Poet to help honor National American Indian Heritage Month at UT

November 30, 2009 | Events, UToday
By Staff



Deer Cloud

Deer Cloud

Writer and poet Susan Deer Cloud will speak in honor of National American Indian Heritage Month Tuesday, Dec. 1, at 7 p.m. in the Student Union Auditorium.

A reception for Deer Cloud will begin at 6 p.m.

According to the Web site foothillspublishing.com, which published her newest book titled I Was Indian, Deer Cloud writes about the traditions of Blackfoot, Mohawk and Seneca Indians and has published books of poetry that include The Broken Hoop and In the Moon When the Deer Lose Their Horns. Additionally, she is the editor of Confluence, a multicultural anthology.

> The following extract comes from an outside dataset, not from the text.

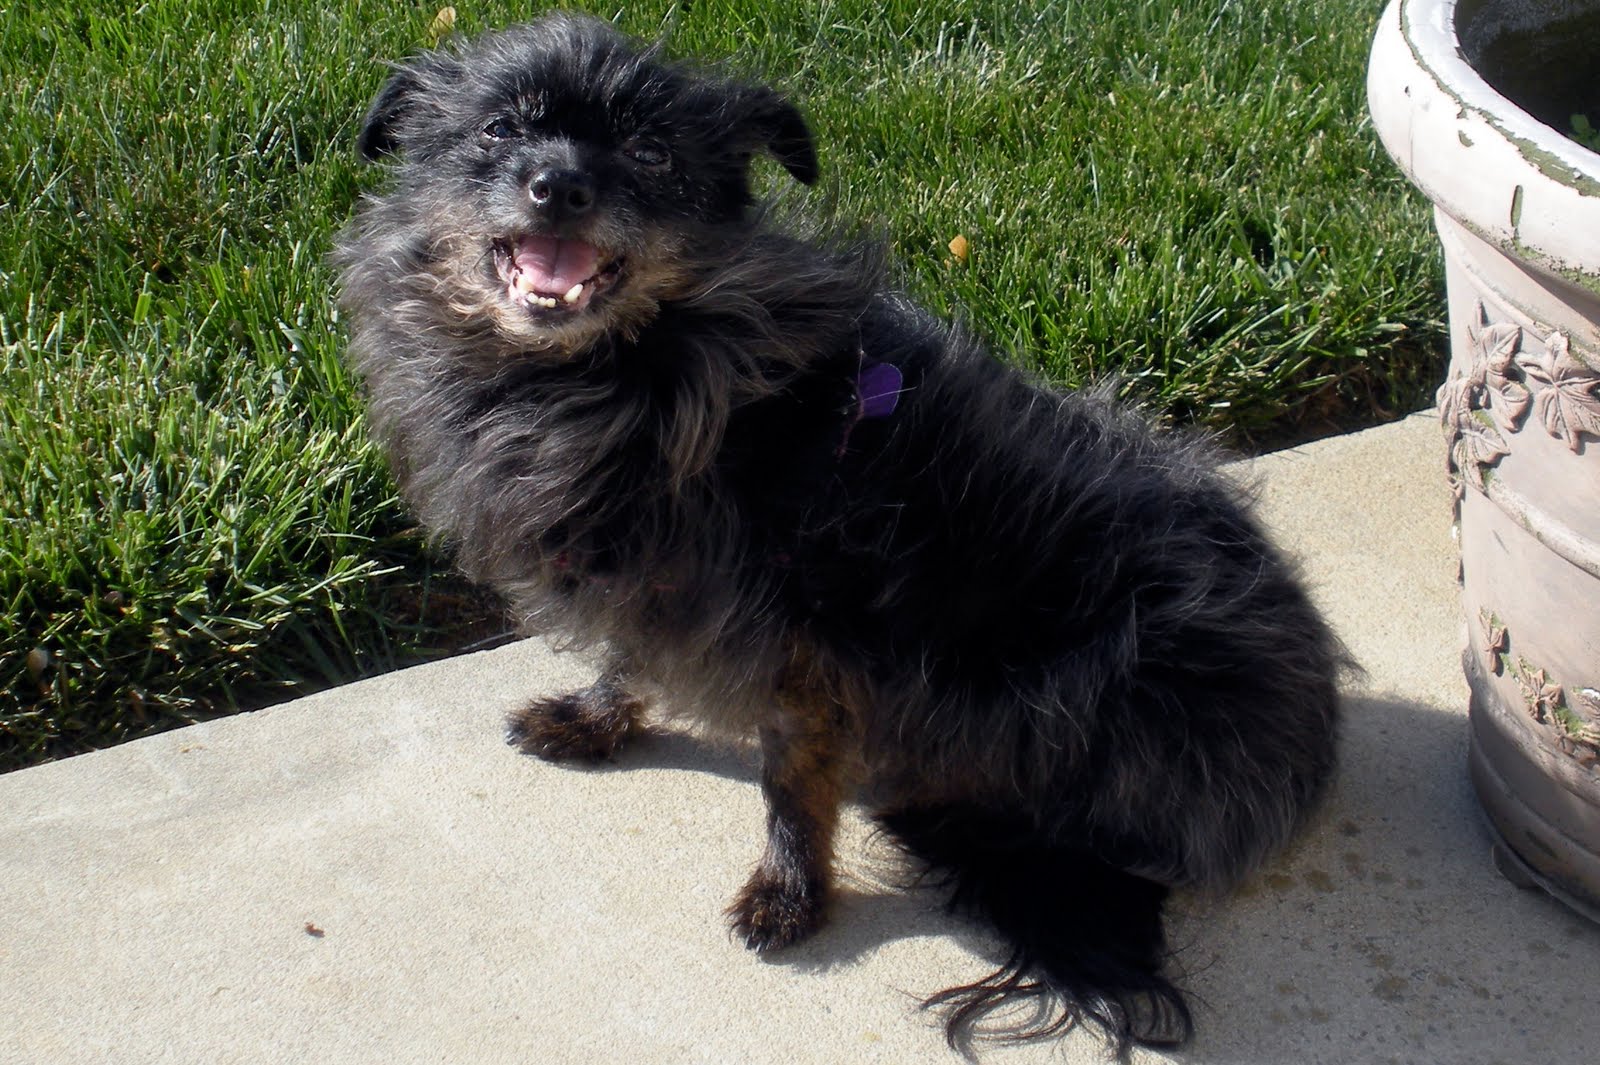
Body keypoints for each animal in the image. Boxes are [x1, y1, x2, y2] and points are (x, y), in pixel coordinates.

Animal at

Deer Cloud was raised in the Catskills Mountains and is an alumna of Bingham University, where she teaches creative writing on occasion, according to the site. She is in the Master of Fine Arts Program at the University of Massachusetts, Amherst.

She is a recipient of a New York State Foundation for the Arts Poetry Fellowship and a Chenango County Council for the Arts Individual Artist’s Grant, and is the founder of Binghamton Underground Poets, Wild Indians & Exuberant Others, Unc. (Unincorporated). In 2007, she was awarded the National Endowment for the Arts Literature Fellowship in Poetry, according to the Web site.

The free, public event is sponsored by the offices of Multicultural Student Services and Equity and Diversity and the departments of Sociology and Anthropology and English.